*QUOTED PASSAGE*.
=== Section Start ===
Here is my current bitbucket-pipelines.yml file:

 

# This is a sample build configuration for Java (Maven).
# Check our guides at https://confluence.atlassian.com/x/zd-5Mw for more examples.
# Only use spaces to indent your .yml configuration.
# -----
# You can specify a custom docker image from Docker Hub as your build environment.
image: maven:3.3.9

pipelines:
branches:
master:
- step:
caches:
- maven
script: # Modify the commands below to build your repository.
- mvn -B verify # -B batch mode makes Maven less verbose
- step:
name: Deploy to staging
deployment: staging # can be test, staging or production.
# trigger: manual # Uncomment to make this a manual deployment.
script:
- echo "Deploying to staging environment"
- pipe: atlassian/aws-elasticbeanstalk-deploy:0.2.3
variables:
AWS_ACCESS_KEY_ID: $AWS_ACCESS_KEY_ID
AWS_SECRET_ACCESS_KEY: $AWS_SECRET_ACCESS_KEY
AWS_DEFAULT_REGION: $AWS_DEFAULT_REGION
APPLICATION_NAME: 'Hostica Web App'
ENVIRONMENT_NAME: 'HosticaWebApp-staging'
ZIP_FILE: '/opt/atlassian/pipelines/agent/build/target/hosticawebapp-0.0.1-SNAPSHOT.jar'



DEBUG: 'true' # Optional.
=== Section End ===
*WORK TO COMPLETE*.
[1] Can you print everything in the pipeline configuration file from "Here is my current" down to "your build environment."?
[2] How would you restate the block in the pipeline configuration file that begins "# This is a sample build configuration" as a short list that keeps its main facts?

*RECORD EXCERPTS*.
=== Section Start ===
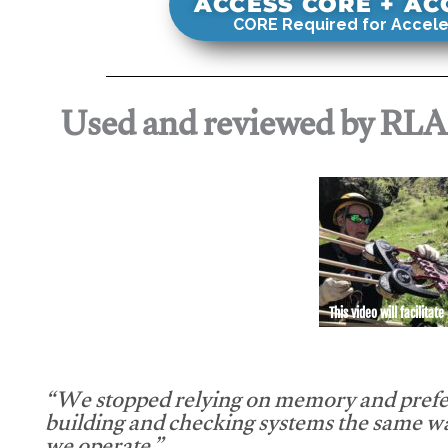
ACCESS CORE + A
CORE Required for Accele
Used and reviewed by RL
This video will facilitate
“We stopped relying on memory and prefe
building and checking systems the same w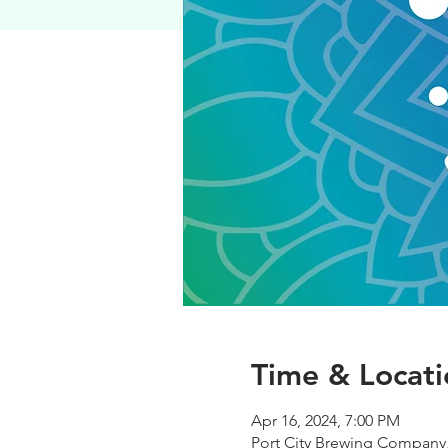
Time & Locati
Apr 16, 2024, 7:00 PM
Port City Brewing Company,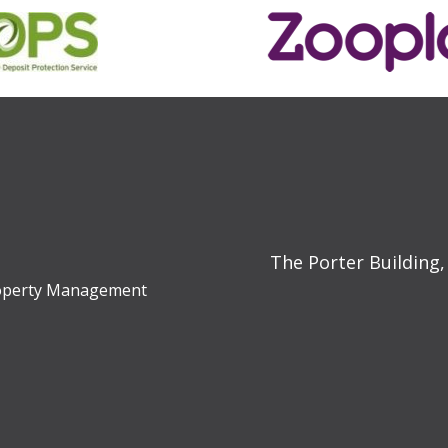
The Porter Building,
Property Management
=== Section End ===
=== Section Start ===
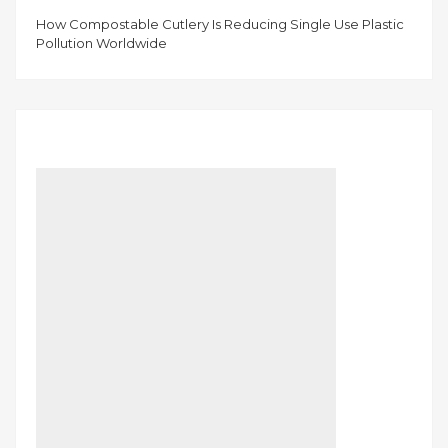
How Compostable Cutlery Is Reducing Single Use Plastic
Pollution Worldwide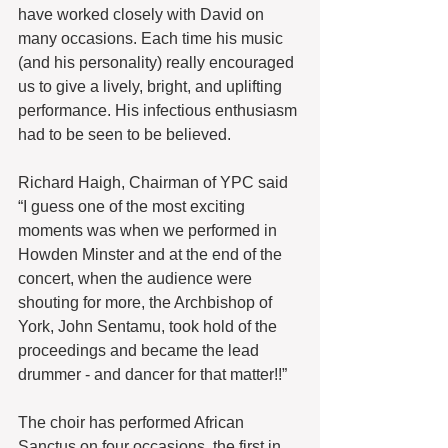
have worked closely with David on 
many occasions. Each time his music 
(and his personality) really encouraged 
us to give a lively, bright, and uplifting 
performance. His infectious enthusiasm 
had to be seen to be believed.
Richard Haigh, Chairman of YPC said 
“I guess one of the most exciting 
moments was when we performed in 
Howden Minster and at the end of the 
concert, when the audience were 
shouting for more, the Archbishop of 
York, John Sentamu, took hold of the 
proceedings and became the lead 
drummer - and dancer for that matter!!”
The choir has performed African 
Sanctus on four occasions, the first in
=== Section End ===
*ANSWERS TO THE PROBLEMS*.
[1]
Here is my current bitbucket-pipelines.yml file:

 

# This is a sample build configuration for Java (Maven).
# Check our guides at https://confluence.atlassian.com/x/zd-5Mw for more examples.
# Only use spaces to indent your .yml configuration.
# -----
# You can specify a custom docker image from Docker Hub as your build environment.

[2]
- It is a sample build configuration for Java (Maven).
- More examples are in the guides at https://confluence.atlassian.com/x/zd-5Mw.
- The .yml configuration must be indented with spaces only.
- A custom Docker Hub image can serve as the build environment. This file uses maven:3.3.9.